View Full Version : Friendship Develops With Iraqis, Troops

07-12-03, 07:10 AM
Jul 11, 2:23 AM EDT

Friendship Develops With Iraqis, Troops

Associated Press Writer

KARBALA, Iraq (AP) -- Toddler Hiyam Kadhem couldn't contain her excitement when she spotted Robert Garcia entering the compound. Flashing a big smile, the 18-month-old Iraqi girl ran to the Marine officer and threw herself into his arms.

Safe in his embrace and with a disarming laugh, she playfully removed his camouflage hat and placed it on her own tiny head.

Hiyam, her five siblings and parents have found themselves in a peculiar situation. Their apartment in an abandoned school sits in the middle of a U.S. Marine base.
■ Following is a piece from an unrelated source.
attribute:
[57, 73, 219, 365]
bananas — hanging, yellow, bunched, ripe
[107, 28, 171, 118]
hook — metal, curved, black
"She is my favorite," Garcia, of Paterson, N.J., said of Hiyam, a bubbly child with curly hair and a ready smile. "She is the most gregarious of them all and that's why she is my favorite."

In an Iraq where encounters between ordinary people and American soldiers are increasingly fraught with tension and suspicion, Hiyam and her family are a rare example of a close relationship between Iraqis and U.S. occupation forces.

When the Marines moved into the Shiite Muslim holy city of Karbala in April, they decided to make the school their base. Hiyam's father Kadhem Abdel-Hussein pleaded with the commander to be allowed to stay, and he agreed. Now, the family shares the grounds with about 180 U.S. Marines.

It is a situation that is not without its dangers in a country where people perceived as close to Americans - or those who talk to them regularly - are viewed with suspicion.

For the time being, however, Abdel-Hussein and his wife know they are safe in the company of the Marines. Unlike most of their countrymen, they say they dread the day the Americans pack up and leave.

"God willing, they will stay here forever," Abdel-Hussein's wife, Hasna, said as she breast-fed Hiyam. "They treat us well."

Abdel-Hussein said some people in the city had threatened him and warned they would "teach me a lesson" for his close ties to the Americans.

But he said he and his wife are better off than they were before the troops came. The Marines pay them each $4 a day to clean the base, a windfall for Abdel-Hussein, who made just $3 a month as a guard at the school before the war.

"We weren't able to eat meat but now my financial status is better. Thank God, we eat the best food," Abdel-Hussein said as he sat on the floor of his small room, smoking a cigarette and drinking tea. "Everyday the Marines come to our house and sometimes they eat with us."

Abdel-Hussein said his four daughters and two sons are spoiled by the troops, who bought a bicycle for every child and constantly give them sweets. The kids love it.

"I love the Americans because they always play with us, buy us gifts, sweets and bicycles," said Zeinab, 11. "If they ever leave, I will be bored."

As the weather cools down a bit late in the afternoon in Iraq's baking summer, the children go out to the school's ball field to ride their bicycles, or play soccer and volleyball with the troops.

Abdel-Hussein's son, Zeid, 7, said a U.S. Marine once asked him if he would exchange his bicycle for a military vehicle.

"I said no," Zeid said confidently as he rode his bicycle in the playground.

Lance Cpl. Michael Cowles, of Omaha, Neb., said the Marines also enjoy the unusual relationship.

"It has benefited the American forces here because now the Americans live and work intimately with Iraqis. ... We feel we are family with them," he said.

For the Marines' top commander in Karbala, who also lives on the base, the family is a temporary replacement to loved ones the troops left behind.

"The family has been adopted by the entire unit here. I think a lot of the Marines miss their own kids and miss their own families and this family has really acted as a surrogate family for the Marines," said Mathew Lopez of Chicago.